Thailand’s PM Says Needs More Time in Office to Prepare for Elections
Thailand’s Prime Minister Prayuth Chan-ocha sits in his car after arriving at Air Force Station Palam in New Delhi -Photo Adnan Abidi

BANGKOK – Thai Junta Prime Minister Prayuth Chan-ocha on Tuesday said he needed a little more time in office to prepare the country for a general election, just days after his deputy said a vote planned for this year could be delayed.

Prayuth, installed himself as prime minister in August 2014 after leading a coup that ousted a civilian government, has delayed the date of a general election several times. Most recently, he said an election would take place in November 2018.

But last week Thailand’s parliamentary body voted to postpone enforcement of a new election law by 90 days, dragging out the time-frame. At the time, the deputy prime minister said parliament’s decision could delay the election until 2019.

“Please give me some time to lay the foundation for the country, that’s all,” Prayuth told reporters after a weekly cabinet meeting on Tuesday.

“The length of this time depends on the law,” he said, referring to last week’s parliamentary decision.

He did not give further details. Prayuth is under pressure at home and abroad to return to civilian governance.

Rangsiman Rome (C) speaks during a protest against junta delaying polls in Bangkok, Thailand January 27, 2018. – Photo Athit Perawongmetha

On Saturday, activists demanding an election this year gathered at a pedestrian bridge in central Bangkok, in a rare show of dissent.

Government critics say the junta is deliberately delaying the vote in order to tighten its grip on power by ensuring that its allies win the vote.

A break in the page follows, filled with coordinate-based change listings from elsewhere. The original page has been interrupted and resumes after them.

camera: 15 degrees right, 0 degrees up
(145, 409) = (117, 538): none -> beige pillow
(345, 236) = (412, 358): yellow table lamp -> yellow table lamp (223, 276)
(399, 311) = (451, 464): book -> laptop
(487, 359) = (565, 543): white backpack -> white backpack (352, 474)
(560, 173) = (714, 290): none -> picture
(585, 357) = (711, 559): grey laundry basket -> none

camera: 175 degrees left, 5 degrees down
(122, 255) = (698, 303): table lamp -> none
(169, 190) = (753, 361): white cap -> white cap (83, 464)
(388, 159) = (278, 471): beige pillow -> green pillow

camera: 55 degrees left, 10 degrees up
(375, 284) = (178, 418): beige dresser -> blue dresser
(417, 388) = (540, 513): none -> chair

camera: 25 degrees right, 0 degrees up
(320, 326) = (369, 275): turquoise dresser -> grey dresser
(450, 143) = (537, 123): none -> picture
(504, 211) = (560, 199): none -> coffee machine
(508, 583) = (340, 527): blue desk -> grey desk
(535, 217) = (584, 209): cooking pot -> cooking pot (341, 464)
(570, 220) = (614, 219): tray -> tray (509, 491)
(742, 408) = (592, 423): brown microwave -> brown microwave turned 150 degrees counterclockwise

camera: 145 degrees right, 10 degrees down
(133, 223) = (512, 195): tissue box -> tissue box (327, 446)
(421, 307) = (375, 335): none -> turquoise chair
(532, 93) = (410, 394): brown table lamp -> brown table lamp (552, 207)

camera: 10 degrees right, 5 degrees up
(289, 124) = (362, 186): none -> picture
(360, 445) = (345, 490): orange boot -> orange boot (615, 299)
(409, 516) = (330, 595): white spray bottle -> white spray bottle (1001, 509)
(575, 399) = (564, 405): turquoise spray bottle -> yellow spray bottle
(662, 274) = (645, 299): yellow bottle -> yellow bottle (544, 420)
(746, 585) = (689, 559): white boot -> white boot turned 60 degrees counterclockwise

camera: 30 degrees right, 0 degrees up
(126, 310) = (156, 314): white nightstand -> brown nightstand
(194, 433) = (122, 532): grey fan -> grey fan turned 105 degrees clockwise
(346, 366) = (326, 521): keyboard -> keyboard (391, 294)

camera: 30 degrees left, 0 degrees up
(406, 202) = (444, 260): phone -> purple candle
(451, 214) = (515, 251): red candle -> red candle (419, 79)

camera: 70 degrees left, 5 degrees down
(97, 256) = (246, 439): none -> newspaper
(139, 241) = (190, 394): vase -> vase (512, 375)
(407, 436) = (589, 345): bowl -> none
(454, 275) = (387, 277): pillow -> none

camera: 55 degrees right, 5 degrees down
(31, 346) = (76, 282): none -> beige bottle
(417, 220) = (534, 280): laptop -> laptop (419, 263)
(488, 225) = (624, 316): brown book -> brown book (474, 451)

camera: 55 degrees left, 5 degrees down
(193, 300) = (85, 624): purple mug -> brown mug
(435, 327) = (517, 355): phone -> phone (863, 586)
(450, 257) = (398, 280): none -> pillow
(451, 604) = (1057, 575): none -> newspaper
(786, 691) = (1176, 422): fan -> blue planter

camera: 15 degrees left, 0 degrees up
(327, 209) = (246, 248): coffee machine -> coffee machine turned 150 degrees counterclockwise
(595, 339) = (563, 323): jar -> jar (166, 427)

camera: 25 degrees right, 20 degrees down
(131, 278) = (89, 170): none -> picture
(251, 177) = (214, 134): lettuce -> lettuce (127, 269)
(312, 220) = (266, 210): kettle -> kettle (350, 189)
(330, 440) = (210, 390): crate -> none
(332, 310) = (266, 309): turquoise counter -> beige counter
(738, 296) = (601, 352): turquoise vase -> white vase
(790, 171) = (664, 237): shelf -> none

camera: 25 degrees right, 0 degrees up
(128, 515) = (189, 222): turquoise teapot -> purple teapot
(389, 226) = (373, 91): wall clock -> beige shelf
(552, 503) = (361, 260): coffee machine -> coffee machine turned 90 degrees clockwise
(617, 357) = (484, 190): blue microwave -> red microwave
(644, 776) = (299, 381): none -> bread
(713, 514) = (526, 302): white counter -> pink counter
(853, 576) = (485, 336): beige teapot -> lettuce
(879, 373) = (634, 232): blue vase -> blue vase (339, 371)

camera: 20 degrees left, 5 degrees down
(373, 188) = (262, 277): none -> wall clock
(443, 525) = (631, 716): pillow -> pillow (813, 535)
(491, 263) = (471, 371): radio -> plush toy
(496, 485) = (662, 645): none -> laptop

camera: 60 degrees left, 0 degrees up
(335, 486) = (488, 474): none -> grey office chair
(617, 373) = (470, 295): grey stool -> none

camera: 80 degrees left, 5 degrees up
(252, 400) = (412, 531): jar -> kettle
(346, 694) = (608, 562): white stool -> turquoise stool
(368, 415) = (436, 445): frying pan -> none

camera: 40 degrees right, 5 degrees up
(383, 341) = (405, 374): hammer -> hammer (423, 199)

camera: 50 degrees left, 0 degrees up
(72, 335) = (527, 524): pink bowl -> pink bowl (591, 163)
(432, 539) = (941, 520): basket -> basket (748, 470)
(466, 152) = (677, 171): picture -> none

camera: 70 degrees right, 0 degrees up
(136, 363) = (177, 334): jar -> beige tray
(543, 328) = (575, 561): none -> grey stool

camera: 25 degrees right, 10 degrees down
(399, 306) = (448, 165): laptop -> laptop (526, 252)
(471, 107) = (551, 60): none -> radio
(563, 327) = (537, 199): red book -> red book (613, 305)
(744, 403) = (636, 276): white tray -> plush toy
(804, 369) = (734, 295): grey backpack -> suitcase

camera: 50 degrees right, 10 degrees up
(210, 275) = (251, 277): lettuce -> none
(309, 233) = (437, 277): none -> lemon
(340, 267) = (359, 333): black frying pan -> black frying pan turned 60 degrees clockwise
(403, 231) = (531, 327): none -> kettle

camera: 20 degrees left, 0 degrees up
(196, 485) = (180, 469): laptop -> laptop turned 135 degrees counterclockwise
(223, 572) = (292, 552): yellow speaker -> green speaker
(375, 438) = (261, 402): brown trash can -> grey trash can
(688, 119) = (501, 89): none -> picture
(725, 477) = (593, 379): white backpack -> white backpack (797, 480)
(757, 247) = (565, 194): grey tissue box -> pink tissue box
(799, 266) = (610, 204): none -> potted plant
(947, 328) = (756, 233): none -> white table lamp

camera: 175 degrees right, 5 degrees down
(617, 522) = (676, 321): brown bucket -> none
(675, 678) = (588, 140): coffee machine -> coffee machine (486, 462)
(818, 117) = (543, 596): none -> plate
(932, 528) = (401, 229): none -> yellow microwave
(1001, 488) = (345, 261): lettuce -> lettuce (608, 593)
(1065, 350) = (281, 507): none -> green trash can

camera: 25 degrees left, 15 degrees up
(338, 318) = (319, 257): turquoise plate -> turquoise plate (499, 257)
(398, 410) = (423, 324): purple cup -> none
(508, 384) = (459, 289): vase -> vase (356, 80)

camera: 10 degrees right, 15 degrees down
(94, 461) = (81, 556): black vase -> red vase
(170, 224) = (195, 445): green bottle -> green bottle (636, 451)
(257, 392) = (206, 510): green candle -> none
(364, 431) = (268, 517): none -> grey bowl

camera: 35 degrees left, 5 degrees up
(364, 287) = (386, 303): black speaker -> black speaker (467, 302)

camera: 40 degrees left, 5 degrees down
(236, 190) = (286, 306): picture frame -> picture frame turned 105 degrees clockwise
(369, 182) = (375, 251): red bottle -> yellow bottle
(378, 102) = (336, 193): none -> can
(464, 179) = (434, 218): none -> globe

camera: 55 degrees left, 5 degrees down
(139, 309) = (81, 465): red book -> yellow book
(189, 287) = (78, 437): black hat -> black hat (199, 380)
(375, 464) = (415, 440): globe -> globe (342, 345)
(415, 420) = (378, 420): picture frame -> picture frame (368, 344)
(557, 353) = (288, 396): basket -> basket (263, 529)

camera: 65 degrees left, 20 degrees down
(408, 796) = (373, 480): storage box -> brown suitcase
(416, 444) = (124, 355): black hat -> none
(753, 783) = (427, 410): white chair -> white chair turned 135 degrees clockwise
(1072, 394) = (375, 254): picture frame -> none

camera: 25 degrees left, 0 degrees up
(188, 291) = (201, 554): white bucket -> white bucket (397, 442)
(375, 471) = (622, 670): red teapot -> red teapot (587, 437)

Some critics say Prayuth would like to stay in power after a general election. Thailand’s new constitution, which took effect last year, allows for an appointed prime minister.

Others have warned the junta needs to return Thailand to civilian rule within its promised timeframe, or risk fanning flames of discontent.

Prayuth addressed questions about waning public support.

“This is normal. Any government in their third year all encounter this,” he said on Tuesday.